Atatürk’le karşılaşma
Cumhuriyet’in ilanından sonra Koyunoğlu, Ankara’da yeni kurulan devletin ihtiyaç duyduğu yapılar için aktif bir mimar olarak sahneye çıktı. Çankaya’daki Ruşen Eşref Bey Köşkü, Eskişehir Çarşı Camii (Atatürk’ün önerileriyle), Ankara Etnografya Müzesi, Maarif Vekâleti binası, Türk Ocağı ve Çocuk Esirgeme Kurumu gibi yapılar, onun mimarlık anlayışının anıtsal yansımaları oldu.

Stili, tarihi dokuya duyduğu saygıyla Cumhuriyet’in modernleşme vizyonunu birleştiriyordu.
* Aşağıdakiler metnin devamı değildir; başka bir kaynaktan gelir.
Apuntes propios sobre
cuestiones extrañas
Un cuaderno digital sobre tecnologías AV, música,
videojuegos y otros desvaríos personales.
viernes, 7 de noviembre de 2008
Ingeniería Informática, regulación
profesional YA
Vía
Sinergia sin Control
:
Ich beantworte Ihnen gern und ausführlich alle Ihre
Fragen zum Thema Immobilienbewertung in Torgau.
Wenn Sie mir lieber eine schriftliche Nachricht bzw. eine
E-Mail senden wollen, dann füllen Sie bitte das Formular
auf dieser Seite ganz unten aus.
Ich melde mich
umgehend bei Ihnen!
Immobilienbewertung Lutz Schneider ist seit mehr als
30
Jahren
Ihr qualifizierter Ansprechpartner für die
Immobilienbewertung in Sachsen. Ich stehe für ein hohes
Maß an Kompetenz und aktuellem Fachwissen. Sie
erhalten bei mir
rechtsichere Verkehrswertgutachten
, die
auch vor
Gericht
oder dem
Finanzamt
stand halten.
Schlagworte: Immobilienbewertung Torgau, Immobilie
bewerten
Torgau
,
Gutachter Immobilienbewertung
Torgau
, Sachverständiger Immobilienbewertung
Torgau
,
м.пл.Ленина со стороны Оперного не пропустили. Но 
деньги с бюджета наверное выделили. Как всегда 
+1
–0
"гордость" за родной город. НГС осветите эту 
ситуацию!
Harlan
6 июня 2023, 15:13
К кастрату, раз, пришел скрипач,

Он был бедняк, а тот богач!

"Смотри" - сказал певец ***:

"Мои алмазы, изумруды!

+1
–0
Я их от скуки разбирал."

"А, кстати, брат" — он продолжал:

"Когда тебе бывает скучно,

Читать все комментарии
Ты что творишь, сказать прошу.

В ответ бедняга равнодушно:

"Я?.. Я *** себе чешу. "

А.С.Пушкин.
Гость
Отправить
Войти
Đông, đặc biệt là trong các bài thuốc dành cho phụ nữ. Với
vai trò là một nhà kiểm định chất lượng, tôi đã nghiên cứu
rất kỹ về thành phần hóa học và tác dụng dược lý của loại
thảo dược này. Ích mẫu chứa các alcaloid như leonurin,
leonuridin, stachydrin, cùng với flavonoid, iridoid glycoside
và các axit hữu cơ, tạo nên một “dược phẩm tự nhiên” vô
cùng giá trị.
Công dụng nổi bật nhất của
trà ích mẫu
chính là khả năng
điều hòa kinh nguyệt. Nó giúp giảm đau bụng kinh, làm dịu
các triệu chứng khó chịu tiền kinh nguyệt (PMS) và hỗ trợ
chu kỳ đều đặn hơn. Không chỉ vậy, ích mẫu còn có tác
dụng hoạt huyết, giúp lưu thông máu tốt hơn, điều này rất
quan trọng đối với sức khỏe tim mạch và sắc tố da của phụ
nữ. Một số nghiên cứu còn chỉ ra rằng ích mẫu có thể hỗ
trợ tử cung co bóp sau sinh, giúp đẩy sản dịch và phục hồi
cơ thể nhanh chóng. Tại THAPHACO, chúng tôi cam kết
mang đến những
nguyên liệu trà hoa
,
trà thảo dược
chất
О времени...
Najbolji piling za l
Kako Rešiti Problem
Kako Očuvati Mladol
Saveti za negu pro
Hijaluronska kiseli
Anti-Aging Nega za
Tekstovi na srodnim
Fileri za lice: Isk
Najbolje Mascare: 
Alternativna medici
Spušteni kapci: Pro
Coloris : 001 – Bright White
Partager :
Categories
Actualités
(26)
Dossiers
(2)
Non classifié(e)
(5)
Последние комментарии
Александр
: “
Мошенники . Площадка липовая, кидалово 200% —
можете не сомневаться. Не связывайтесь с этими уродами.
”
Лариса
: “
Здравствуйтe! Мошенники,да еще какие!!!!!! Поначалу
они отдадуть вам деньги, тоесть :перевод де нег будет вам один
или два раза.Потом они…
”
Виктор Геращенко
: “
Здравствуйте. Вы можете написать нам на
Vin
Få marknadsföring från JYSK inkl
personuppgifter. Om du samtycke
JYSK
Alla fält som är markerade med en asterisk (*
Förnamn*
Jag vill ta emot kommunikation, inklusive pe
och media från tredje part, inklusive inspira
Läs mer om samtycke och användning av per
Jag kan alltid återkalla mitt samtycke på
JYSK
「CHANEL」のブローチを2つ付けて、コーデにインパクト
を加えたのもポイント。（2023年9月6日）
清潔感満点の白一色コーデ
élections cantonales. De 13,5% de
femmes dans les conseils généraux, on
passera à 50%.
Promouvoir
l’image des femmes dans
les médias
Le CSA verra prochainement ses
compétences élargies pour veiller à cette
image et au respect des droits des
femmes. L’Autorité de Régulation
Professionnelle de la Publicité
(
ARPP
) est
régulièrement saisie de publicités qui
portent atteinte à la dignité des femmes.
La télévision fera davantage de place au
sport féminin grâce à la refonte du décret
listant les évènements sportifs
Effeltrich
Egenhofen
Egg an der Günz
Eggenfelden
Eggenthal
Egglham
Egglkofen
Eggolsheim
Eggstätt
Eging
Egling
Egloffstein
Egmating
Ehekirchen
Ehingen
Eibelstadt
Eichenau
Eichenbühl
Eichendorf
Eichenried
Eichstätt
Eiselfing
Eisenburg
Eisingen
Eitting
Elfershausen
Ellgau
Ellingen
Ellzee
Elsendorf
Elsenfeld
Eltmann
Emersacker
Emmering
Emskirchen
Röleve ve restorasyon çalışmalarına da önem verdi. Bursa Yeşil Camii üzerine yaptığı belgelemeler bu yaklaşımın örneklerinden biridir.
Koyunoğlu’nun Mustafa Kemal Atatürk ile ilişkisi tesadüflerle sınırlı kalmadı. İlk karşılaşmaları, gençlik yıllarında Aksaray’da bir düğün gecesinde oldu. Atatürk’ün rahatsızlandığı sırada yatakta kalan ve düğüne katılamayan Mustafa Efendi’ye (Atatürk) yardım etti. Yüzünü yıkadı, başına havlu sardı, kolonyayla şakaklarını ovalayıp yatağına yatırdı.
Yıllar sonra Erzurum Kongresi döneminde Mustafa Kemal’i şehirde karşılayanlardan biri de oydu. Atatürk’ün güvenini kazanan Koyunoğlu, Dumlupınar Anıtı ve Hacı Bektaş-ı Veli Türbesi gibi önemli projeleri de onun talimatıyla gerçekleştirdi. Bu projeler, yeni devletin hem tarihine hem manevi değerlerine duyduğu saygının mimari ifadesi oldu.
Koyunoğlu, 89 yıllık hayatında 31 ayrı meslek icra etti. Hiçbir iş elinden kurtulmadı. Yanından ayırmadığı fotoğraf makinesiyle yanıp tutuşan Balkanlar’ı, kaybedilen eyaletleri, mülteci kamplarını gezdi. İşgal İstanbul’unu, uzak Anadolu köylerini, bu toprakların kültür mirasını, yüzlerini ve gelecekteki suretini kaydetti.

Cumhuriyet Mimarisinin ustası
Koyunoğlu’nun ilerleyen yıllarda yaşadığı maddi zorluklar, mimarlık kariyerindeki dalgalanmalar ve projelerde yaşadığı anlaşmazlıklar, onun büyük idealist çizgisini gölgeleyemedi. 23 meslek deneyen, fotoğrafçıdan mimara, sporcu kimliğinden müteahhitliğe kadar pek çok rol üstlenen bu çok yönlü figür, Cumhuriyet döneminin karakterini taşıyan nadir mimarlardandı.
Hayatının sonlarına doğru Galata’da eski dostu mimar Aram’la yeni bir büro kurarak yeniden üretmeye çalıştı. Kızı Özcan arkeolog, oğlu Dinçer yüksek mimar oldu. Böylece mimarlık geleneği ailesi aracılığıyla da sürdü.